• **Your assignment**:
Of all the lines in the entries below, give again exactly those starting at the line containing "pinky pip: (203, 239)" and ending at the line containing "pinky mcp: (199, 216)", both ends included, and no others.
==== Supplied entries
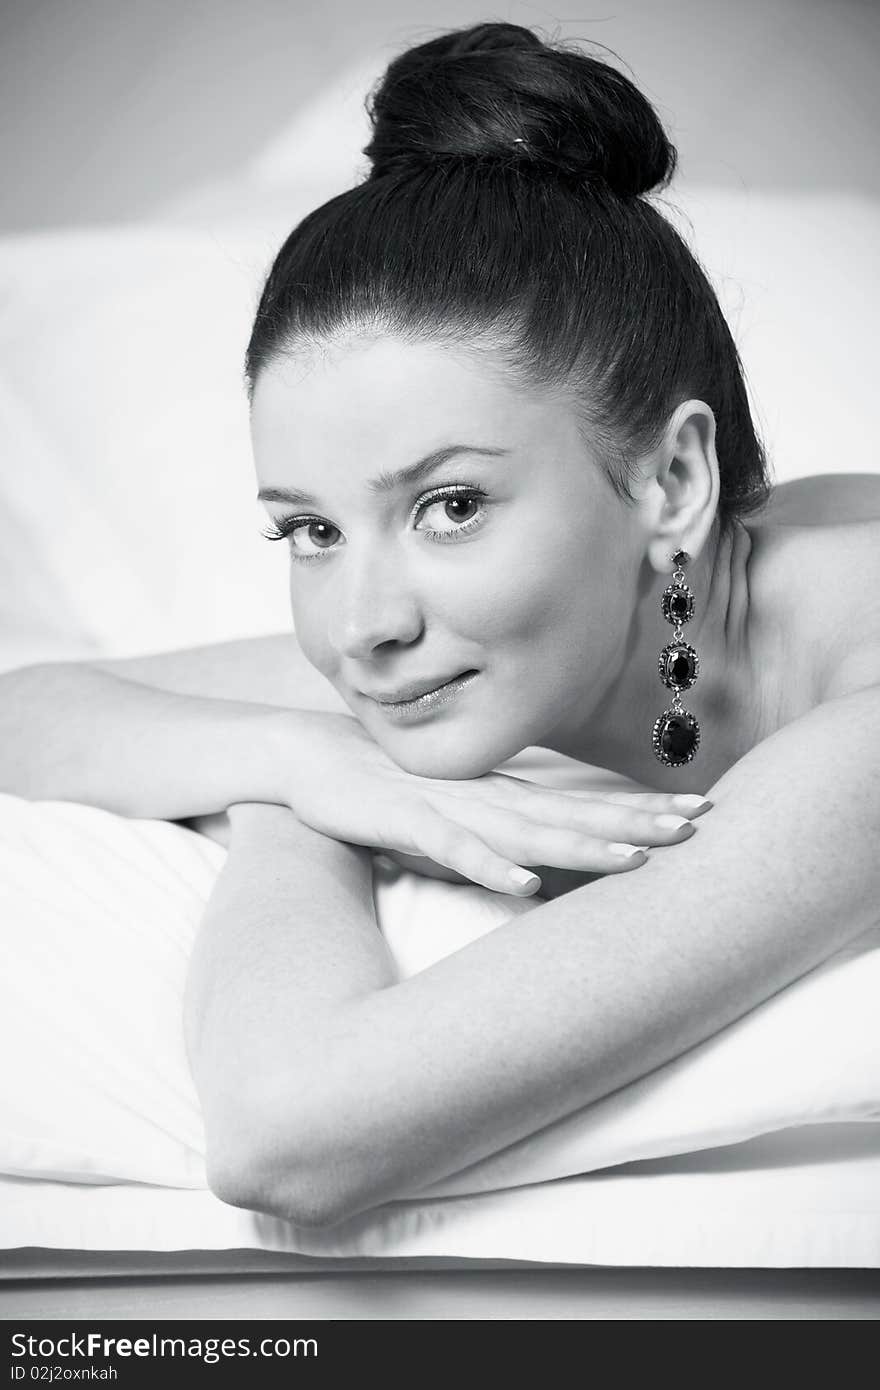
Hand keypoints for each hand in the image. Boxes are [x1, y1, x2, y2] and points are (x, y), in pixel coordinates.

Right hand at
========
==== Supplied entries
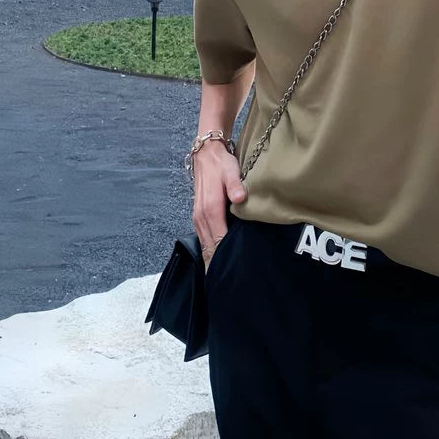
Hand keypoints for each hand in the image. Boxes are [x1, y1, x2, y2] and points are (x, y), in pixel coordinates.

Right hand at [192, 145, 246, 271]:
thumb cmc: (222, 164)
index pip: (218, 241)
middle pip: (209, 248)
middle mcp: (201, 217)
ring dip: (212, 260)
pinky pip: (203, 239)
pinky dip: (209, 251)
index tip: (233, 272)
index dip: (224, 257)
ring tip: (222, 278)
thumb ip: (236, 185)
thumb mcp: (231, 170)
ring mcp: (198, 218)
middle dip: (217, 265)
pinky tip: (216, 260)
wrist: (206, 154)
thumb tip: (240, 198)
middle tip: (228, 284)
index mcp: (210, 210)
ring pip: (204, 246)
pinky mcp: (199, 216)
========
• **Your solution**:
pinky pip: (203, 239)
pinky dip: (209, 251)
index tip: (233, 272)
index dip: (224, 257)
ring tip: (222, 278)
thumb ip: (236, 185)
thumb mcp: (231, 170)
ring mcp: (198, 218)
middle dip: (217, 265)
pinky tip: (216, 260)
wrist: (206, 154)
thumb tip: (240, 198)
middle tip: (228, 284)
index mcp: (210, 210)
ring pip: (204, 246)
pinky mcp: (199, 216)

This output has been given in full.